How am I supposed to finish my PhD?!! Let alone dedicate time to finding a new job. I spend my rare free evenings at the gym when I have the last dregs of energy, and collapsed face down on my bedroom floor when I don't.

And my last cheque came last month. But so did my college bill.

I accept food parcels in lieu of sympathy.

2008年10月4日

michaelmas term

It's the Saturday before Full term, and so the roads in town are grid-locked. On most street corners there are groups of lost-looking students and family members either admiring the architecture or examining an upside-down city map. Unfortunately they tend to stop suddenly, so that people behind them slam into them, or decide to set off immediately without checking for cars or cyclists. And of course there are the new cyclists, rather lacking sense of direction and sense of balance, and also the sense of their brakes.

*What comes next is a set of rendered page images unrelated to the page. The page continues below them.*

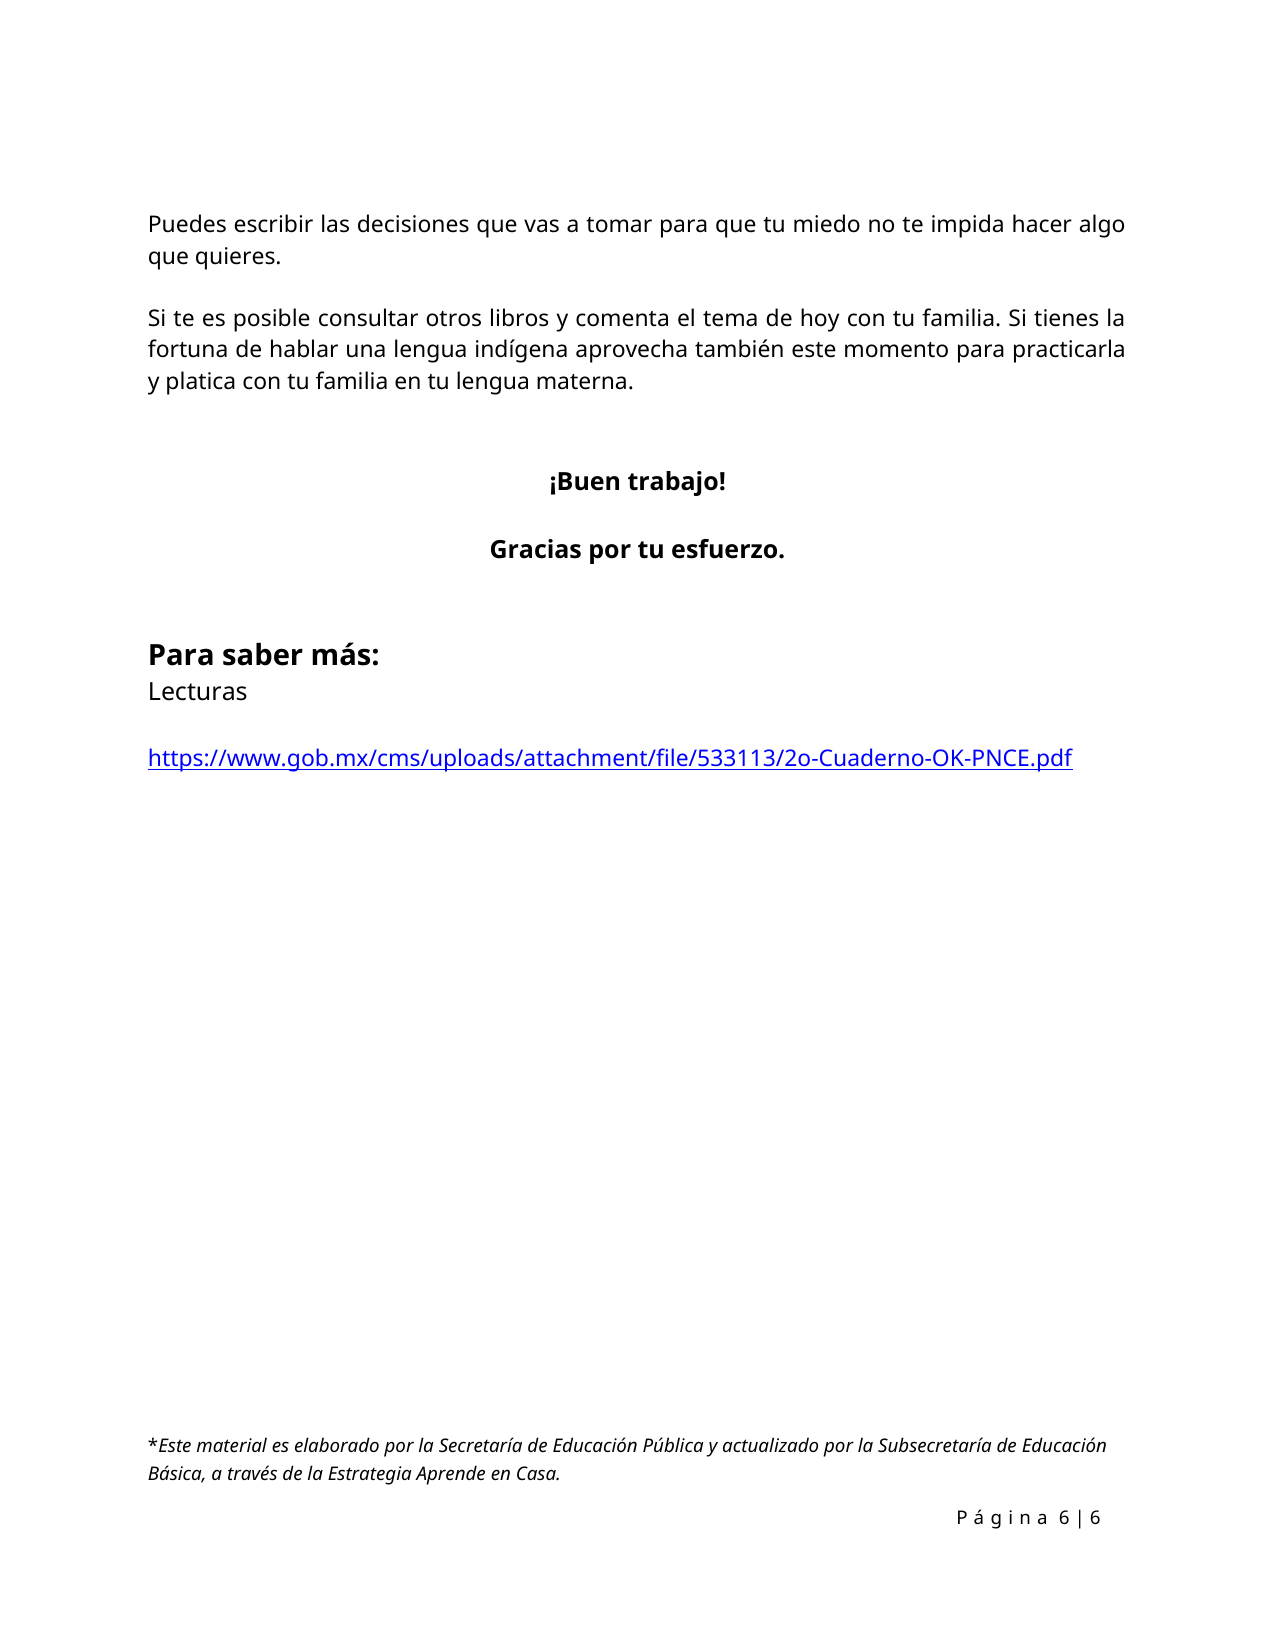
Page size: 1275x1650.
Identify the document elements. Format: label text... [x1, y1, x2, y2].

text ¡Buen trabajo! [148, 464, 1127, 498]
text Lecturas [148, 674, 1127, 708]
text https://www.gob.mx/cms/uploads/attachment/file/533113/2o-Cuaderno-OK-PNCE.pdf [148, 742, 1127, 773]
text Puedes escribir las decisiones que vas a tomar para que tu miedo no te impida hacer algo que quieres. [148, 208, 1127, 271]
text Si te es posible consultar otros libros y comenta el tema de hoy con tu familia. Si tienes la fortuna de hablar una lengua indígena aprovecha también este momento para practicarla y platica con tu familia en tu lengua materna. [148, 302, 1127, 396]
text Gracias por tu esfuerzo. [148, 532, 1127, 566]
text Para saber más: [148, 634, 1127, 674]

I nearly got run over by a cyclist yesterday. Well, wobbled over. It was a little like an old-fashioned comedy clip, Laurel and Hardy style - I had already stopped to let the cyclist past, and she was only going at about 3 mph. But for some reason she wobbled straight for me, and only by twisting round at the last moment did I avoid having tyre marks up the front of my coat.
Having avoided that, I then proceeded to be crushed in Sainsbury's, dodging backpacks and baskets. These days, I feel my blood pressure rising the moment I step across the threshold of Sainsbury's.

Start of a new academic year. Looks like it's time to stock up on the aspirin.

2008年9月27日

lost in translation

I've been browsing the internet looking for inspiration for birthday cakes. One of the websites I quite like is leisure-cat.com, which has a lot of 'Hong-Kong style' recipes. As such though, everything is in Chinese, and although I can read Chinese, it takes me a long time to do so - I find English much easier. I also find it difficult to work out what certain ingredients are, as the Chinese terms are unfamiliar. I decided to let Google translate some of the pages into English for me, with comical results.

The chinese for gelatine (魚膠片) was literally translated into 'Fish film', and that for white chocolate (白古力) was 'Gu Li Bai' (the recipe has shortened the term for chocolate, using a widely accepted less formal term, but the Google dictionary was therefore unable to find a translation, giving the phonetics of the phrase instead).

As for the actual instructions - instead of 'beat the egg yolks with an eggbeater. Then add the milk and beat well', Google got 'eggbeater playing with egg yolk, adding fresh milk again'.
Similarly, 'beat the cream until peaks form' (將淡忌廉打至8成企身 - which is a rather cryptic way of putting it), become the even more cryptic 'Will be light cream into a fight to 8 who are standing', whilst 'pour the mousse into the mould on top of the cake already placed inside and solidify in the fridge' is now 'Qing has been placed into the mold piece of cake into the refrigerator to snow solidification'.

But I particularly liked the last phrase on the page - '為食貓有野講', a very colloquial phrase that would probably only make sense to Hong Kong Chinese. To Google, it reads as 'There are wild cats for food talk'.